ACTIVITY
Would you reproduce exactly the lines below from the one holding "X120200000Y-58200000D03*" through the one holding "X114060000Y-89660000D03*", inclusive, and no others?

DATA PROVIDED
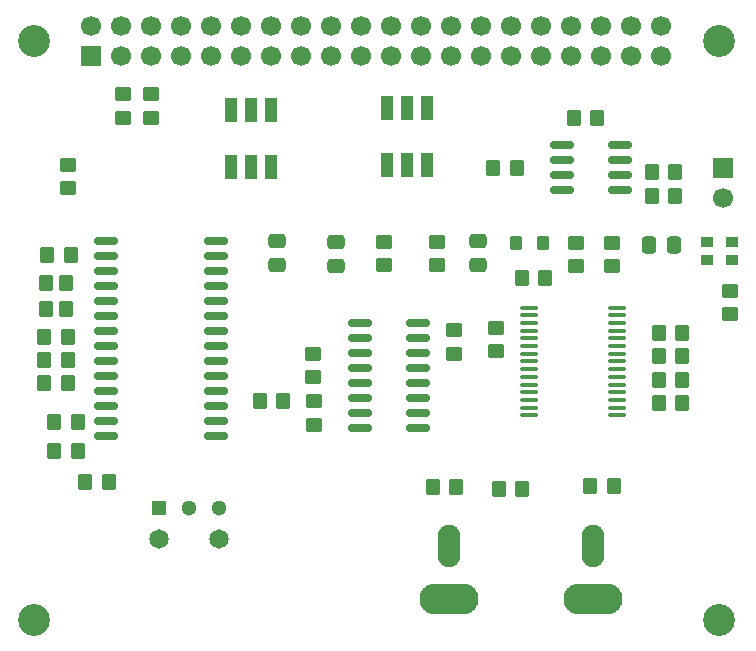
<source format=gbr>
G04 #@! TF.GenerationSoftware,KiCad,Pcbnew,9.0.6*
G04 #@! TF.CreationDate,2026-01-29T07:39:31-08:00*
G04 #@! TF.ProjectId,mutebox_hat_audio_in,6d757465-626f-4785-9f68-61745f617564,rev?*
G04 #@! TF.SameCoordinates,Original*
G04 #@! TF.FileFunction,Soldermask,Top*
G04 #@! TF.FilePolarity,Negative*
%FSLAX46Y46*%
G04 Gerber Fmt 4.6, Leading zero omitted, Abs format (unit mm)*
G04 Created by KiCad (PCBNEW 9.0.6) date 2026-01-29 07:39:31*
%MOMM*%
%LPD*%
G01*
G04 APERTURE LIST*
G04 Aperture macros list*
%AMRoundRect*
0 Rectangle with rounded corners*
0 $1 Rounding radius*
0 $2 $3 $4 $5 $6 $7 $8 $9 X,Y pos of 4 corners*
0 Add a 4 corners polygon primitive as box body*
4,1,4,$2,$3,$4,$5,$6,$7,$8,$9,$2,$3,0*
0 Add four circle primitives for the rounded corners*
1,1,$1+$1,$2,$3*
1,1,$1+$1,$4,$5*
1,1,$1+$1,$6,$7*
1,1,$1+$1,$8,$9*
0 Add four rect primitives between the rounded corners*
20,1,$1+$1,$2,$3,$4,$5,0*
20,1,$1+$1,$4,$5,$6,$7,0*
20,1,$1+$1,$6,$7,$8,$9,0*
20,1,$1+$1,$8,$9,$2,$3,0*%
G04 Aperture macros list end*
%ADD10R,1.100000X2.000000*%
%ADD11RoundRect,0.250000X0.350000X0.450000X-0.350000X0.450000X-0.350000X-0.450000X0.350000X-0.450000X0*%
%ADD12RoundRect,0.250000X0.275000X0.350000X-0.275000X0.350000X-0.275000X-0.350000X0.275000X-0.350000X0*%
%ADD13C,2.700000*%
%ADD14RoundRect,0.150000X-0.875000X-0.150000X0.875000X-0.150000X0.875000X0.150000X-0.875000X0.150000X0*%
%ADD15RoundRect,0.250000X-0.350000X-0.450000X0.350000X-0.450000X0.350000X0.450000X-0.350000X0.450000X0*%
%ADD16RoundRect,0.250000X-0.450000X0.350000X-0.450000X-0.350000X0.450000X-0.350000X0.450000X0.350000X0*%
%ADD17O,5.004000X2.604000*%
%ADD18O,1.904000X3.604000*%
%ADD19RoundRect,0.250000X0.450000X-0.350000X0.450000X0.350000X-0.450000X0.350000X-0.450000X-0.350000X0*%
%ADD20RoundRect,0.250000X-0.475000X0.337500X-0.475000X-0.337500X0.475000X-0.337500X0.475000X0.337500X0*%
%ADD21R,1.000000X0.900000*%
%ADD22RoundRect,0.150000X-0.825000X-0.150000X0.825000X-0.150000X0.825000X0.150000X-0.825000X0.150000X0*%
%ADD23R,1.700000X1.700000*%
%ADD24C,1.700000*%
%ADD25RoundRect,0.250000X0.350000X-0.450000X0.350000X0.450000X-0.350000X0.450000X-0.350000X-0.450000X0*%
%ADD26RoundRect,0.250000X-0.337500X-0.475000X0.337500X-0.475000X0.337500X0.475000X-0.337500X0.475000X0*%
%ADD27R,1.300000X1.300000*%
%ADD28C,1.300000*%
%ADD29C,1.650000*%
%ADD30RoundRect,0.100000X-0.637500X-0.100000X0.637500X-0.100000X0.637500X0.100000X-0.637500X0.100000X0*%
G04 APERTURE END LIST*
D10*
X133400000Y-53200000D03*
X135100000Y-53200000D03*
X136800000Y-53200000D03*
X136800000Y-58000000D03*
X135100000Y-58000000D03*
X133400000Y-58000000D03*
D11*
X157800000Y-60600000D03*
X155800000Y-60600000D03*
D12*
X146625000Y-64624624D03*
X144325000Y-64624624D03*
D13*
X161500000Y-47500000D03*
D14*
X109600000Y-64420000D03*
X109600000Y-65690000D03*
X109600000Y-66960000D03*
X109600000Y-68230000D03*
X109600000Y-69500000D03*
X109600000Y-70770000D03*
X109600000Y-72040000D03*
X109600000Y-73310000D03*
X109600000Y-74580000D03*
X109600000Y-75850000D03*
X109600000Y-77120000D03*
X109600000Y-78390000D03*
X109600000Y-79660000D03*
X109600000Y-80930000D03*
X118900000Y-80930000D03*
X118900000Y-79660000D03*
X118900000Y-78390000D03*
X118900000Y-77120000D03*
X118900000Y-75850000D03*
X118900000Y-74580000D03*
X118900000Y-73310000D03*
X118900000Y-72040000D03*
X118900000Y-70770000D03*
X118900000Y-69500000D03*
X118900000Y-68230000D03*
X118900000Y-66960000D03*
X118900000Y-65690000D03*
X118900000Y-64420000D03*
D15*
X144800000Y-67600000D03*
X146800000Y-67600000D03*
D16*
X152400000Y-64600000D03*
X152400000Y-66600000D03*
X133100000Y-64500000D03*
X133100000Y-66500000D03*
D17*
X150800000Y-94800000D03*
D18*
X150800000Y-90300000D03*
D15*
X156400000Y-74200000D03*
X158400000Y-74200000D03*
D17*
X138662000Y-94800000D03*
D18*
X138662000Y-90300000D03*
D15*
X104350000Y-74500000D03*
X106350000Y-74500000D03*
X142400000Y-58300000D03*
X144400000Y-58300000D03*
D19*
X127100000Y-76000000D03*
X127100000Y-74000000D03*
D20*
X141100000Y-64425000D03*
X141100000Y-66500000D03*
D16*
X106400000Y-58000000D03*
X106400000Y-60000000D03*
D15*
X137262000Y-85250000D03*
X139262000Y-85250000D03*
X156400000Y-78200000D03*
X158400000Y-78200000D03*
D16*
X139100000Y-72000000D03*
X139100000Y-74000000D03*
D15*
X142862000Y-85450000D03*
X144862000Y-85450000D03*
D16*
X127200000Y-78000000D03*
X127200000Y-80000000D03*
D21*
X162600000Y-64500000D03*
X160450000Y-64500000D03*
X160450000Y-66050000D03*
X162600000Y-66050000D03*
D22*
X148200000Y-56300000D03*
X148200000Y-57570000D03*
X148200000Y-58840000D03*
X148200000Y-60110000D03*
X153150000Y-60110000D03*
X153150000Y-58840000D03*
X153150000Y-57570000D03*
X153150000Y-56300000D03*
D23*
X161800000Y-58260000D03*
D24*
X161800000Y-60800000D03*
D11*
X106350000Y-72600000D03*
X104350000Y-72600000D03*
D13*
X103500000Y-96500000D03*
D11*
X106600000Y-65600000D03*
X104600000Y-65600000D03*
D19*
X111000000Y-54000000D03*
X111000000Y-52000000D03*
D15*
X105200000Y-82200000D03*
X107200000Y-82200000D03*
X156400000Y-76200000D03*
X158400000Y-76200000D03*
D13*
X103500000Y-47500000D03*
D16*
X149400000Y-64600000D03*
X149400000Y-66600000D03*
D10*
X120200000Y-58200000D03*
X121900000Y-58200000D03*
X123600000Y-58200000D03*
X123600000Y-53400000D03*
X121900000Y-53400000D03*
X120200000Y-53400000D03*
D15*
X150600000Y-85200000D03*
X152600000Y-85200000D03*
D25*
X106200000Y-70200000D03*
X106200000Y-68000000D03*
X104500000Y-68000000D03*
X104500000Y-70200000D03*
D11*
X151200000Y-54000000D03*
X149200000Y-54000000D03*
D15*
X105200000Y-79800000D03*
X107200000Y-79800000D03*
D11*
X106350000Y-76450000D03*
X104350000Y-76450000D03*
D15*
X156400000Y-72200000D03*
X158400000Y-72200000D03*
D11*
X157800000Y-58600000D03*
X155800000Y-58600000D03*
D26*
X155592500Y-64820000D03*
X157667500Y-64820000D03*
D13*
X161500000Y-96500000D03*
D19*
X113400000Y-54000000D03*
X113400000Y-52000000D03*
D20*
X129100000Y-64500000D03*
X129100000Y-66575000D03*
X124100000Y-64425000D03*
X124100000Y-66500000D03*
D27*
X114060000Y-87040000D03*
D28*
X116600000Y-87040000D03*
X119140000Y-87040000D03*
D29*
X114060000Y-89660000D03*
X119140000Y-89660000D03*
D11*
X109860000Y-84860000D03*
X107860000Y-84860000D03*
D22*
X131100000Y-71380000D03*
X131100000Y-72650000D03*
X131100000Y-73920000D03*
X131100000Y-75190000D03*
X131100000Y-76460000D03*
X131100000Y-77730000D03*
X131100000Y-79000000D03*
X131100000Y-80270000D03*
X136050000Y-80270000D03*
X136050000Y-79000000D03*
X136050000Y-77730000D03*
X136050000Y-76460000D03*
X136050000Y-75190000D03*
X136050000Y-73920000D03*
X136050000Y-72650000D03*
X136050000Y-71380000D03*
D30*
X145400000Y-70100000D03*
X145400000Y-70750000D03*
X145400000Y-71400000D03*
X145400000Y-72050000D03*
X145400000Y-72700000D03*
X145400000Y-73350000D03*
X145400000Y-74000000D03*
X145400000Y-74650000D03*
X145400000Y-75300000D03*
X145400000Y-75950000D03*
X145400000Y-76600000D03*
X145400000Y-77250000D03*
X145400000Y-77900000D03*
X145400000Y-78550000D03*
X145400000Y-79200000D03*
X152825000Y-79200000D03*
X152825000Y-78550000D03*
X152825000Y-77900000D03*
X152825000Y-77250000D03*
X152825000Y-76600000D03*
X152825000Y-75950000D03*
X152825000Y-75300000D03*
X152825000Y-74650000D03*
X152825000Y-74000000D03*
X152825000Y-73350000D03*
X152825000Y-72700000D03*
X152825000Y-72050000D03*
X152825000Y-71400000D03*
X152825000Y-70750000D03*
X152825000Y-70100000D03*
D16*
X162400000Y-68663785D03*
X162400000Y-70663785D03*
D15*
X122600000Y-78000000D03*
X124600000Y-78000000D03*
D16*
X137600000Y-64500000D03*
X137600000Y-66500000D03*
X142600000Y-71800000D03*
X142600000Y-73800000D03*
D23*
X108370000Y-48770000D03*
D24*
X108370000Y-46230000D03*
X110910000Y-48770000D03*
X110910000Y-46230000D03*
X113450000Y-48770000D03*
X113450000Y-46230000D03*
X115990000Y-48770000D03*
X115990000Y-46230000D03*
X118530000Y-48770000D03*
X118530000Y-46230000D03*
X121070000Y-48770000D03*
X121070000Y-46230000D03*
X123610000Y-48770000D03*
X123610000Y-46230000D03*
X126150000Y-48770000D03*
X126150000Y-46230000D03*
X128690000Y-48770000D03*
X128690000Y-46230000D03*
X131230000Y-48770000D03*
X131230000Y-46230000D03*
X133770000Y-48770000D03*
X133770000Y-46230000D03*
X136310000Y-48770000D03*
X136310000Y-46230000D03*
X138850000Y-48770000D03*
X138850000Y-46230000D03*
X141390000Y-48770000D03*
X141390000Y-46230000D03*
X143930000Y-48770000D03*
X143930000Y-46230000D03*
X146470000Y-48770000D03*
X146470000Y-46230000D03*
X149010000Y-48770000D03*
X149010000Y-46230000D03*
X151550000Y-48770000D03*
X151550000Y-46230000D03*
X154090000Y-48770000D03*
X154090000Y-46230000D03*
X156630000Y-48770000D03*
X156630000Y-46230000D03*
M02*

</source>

WRITTEN REPLY
X120200000Y-58200000D03*
X121900000Y-58200000D03*
X123600000Y-58200000D03*
X123600000Y-53400000D03*
X121900000Y-53400000D03*
X120200000Y-53400000D03*
D15*
X150600000Y-85200000D03*
X152600000Y-85200000D03*
D25*
X106200000Y-70200000D03*
X106200000Y-68000000D03*
X104500000Y-68000000D03*
X104500000Y-70200000D03*
D11*
X151200000Y-54000000D03*
X149200000Y-54000000D03*
D15*
X105200000Y-79800000D03*
X107200000Y-79800000D03*
D11*
X106350000Y-76450000D03*
X104350000Y-76450000D03*
D15*
X156400000Y-72200000D03*
X158400000Y-72200000D03*
D11*
X157800000Y-58600000D03*
X155800000Y-58600000D03*
D26*
X155592500Y-64820000D03*
X157667500Y-64820000D03*
D13*
X161500000Y-96500000D03*
D19*
X113400000Y-54000000D03*
X113400000Y-52000000D03*
D20*
X129100000Y-64500000D03*
X129100000Y-66575000D03*
X124100000Y-64425000D03*
X124100000Y-66500000D03*
D27*
X114060000Y-87040000D03*
D28*
X116600000Y-87040000D03*
X119140000Y-87040000D03*
D29*
X114060000Y-89660000D03*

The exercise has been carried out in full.